Sunday, May 29, 2011

Reprise on Google, eBooks, Copyright and All That Jazz

  An enigmatic personage by the name of Dr Beachcomber has sent me an email with a link to his posting Google Burns the Library at Alexandria. He has included my reply as a comment on his blog, so I am returning the compliment by referencing him here. Is this what you call some kind of hippy blog-in?
  While I have mildly chastised him for over dramatics in headline writing, the books not actually being burned as a result of having been digitised, there is a issue of concern regarding the quality of scanned digital editions, and another issue brought up by another commenter on the recopyrighting of material already in the public domain as a result of it being reprinted or republished. There is also the very tricky issue of the destruction of original printed or written material after it is digitised.
  Taking the last first (Hey, I'm in Australia, we are upside down here!), I was many years ago doing a research project which involved examining museum records and objects.
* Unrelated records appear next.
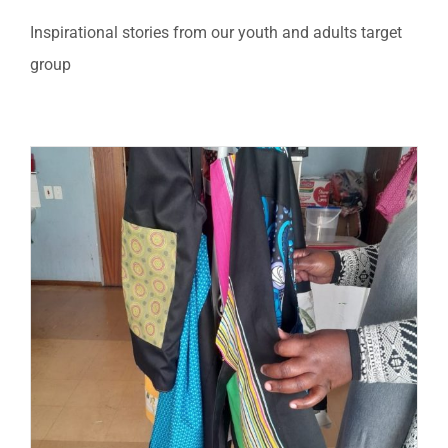
Inspirational stories from our youth and adults target
group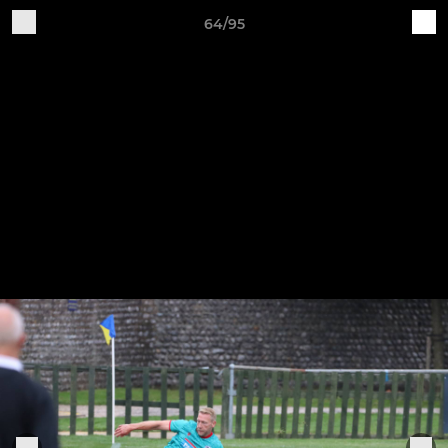
64/95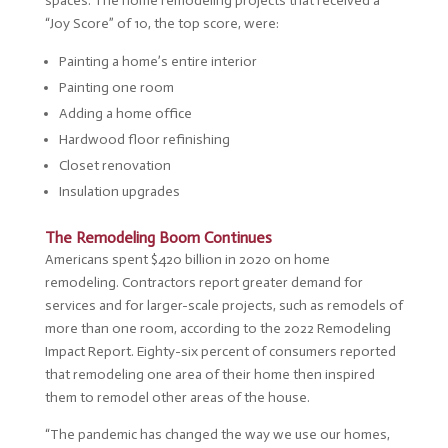
spaces. The home remodeling projects that received a
“Joy Score” of 10, the top score, were:
Painting a home’s entire interior
Painting one room
Adding a home office
Hardwood floor refinishing
Closet renovation
Insulation upgrades
The Remodeling Boom Continues
Americans spent $420 billion in 2020 on home
remodeling. Contractors report greater demand for
services and for larger-scale projects, such as remodels of
more than one room, according to the 2022 Remodeling
Impact Report. Eighty-six percent of consumers reported
that remodeling one area of their home then inspired
them to remodel other areas of the house.
“The pandemic has changed the way we use our homes,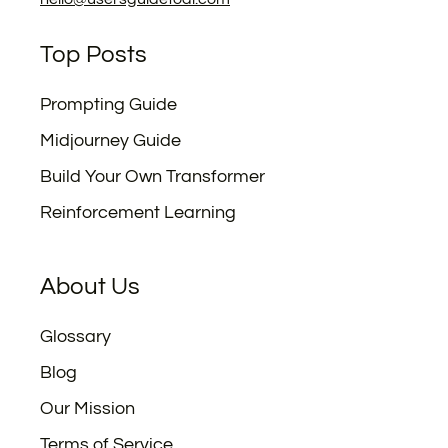
Top Posts
Prompting Guide
Midjourney Guide
Build Your Own Transformer
Reinforcement Learning
About Us
Glossary
Blog
Our Mission
Terms of Service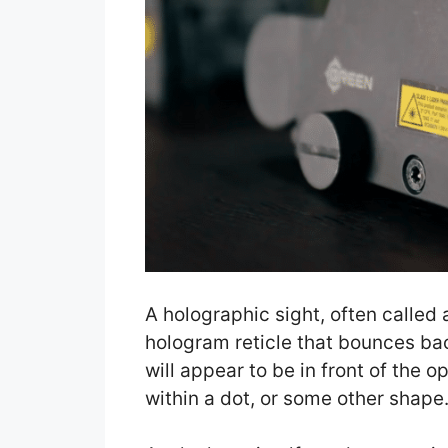
A holographic sight, often called a
hologram reticle that bounces back
will appear to be in front of the op
within a dot, or some other shape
Now museum curators have a habit of updating their records when they think that a person looking at them is some kind of expert and they ask them questions about things. For historical reasons, I wanted to know what the original records said about the objects. With the old handwritten cards and registers, it was possible to separate the original records from later annotations, and even to work out who had made the annotations and when. Only one museum had an electronic catalogue at that time (1991), and they were quite disappointed that I actually wanted to look at their tatty old paper records. I guess the question is, how many old paper backups do we need to keep for safety? The same applies to books.
  On the second issue, I was told many years ago by a copyright legal bod in my university that it was legal for me to scan out of copyright visual material and republish it digitally, but it was illegal to reproduce digital scans from modern facsimile editions of out of copyright material. My only question about that is, how could anybody tell? At the moment the business interests are noisily defending ever increasing copyright restrictions, but the ready availability of copying and reproduction technology is going to make soup of that, and real soon. I suggest that if you have some favourite old, genuinely out of copyright, books in your particular area of interest or expertise, digitally reproduce them yourself, circulate them among your friends and colleagues, and loudly announce them as public domain.
  The quality of some of the old material scanned and placed in the public domain is an issue. Dr Beachcomber is determined that Internet Archive editions are better quality than those from Google, but I bet he has never spent three days printing a long book page by page from two separate Internet Archive scans, hoping that the pages missing from the two editions do not actually coincide at any point. The end result was a largely black and white edition with occasional colour pages, none of which had bookmarkable or cut and pastable text as they were simply image scans of pages. And the Kindle editions are similarly unnavigable and messily formatted. And the text only versions are unformatted to illegibility and full of OCR errors. But apart from that they're alright. I suspect that there is just some degree of luck with the digitisation of particular works, and how carefully they have been done.
  I have touched on these issues in earlier posts, Eeee! Books, and Scribes, Copyright, Crime and Google, with a short note at the end of Horrible Old Handwriting. I guess the whole issue is just not going to go away real soon.
   The whole issue of preservations of books and text is, of course, not new, but there are so many texts to preserve these days. We have almost no original Roman era texts of the Latin Classics, because they were written on papyrus rolls which fell to bits. These works are mainly preserved from much later copies in vellum codices, much more durable, produced by Christian monks. The thought of these celibate ascetics solemnly copying down the erotic poetry of Ovid and the like is always good for a giggle, but they did. There have even been conspiracy theories that the monks actually forged all the Latin Classics. I doubt it, but how much did they edit, correct, annotate and standardise these texts? Perhaps Cicero or Livy might be surprised to discover what we think they had written.
Postscript: With apologies to Dr Beachcomber, after rechecking, it seems that the download I had such trouble with was a Google scan, although I accessed it through the Internet Archive. It was one of a large set uploaded by one tpb, who seems to be a very messy worker. Perhaps I was dead unlucky, because there appears to be another edition of the same book available through the Internet Archive which is not from Google, so at least they are not claiming a monopoly for their grotty scans.


Jonathan Jarrett said...

I've met tpb's work too; there's a an awful lot of it. Though it is true that he or she seems to have gone quite fast and reckless nonetheless there are many texts I would not have been able to check with any ease had they not scanned it or uploaded someone else's scans. So on the whole I think I'm more grateful than annoyed.

Dianne said...

Yes, I have been able to get hold of books that are as rare as fertile dinosaur eggs, albeit with some difficulty. I just hope that the presence of these substandard scans doesn't prevent someone from doing a better job on the same work. I guess its just an infancy problem for the whole process, and eventually the little grommet will grow up and give us a good night's sleep.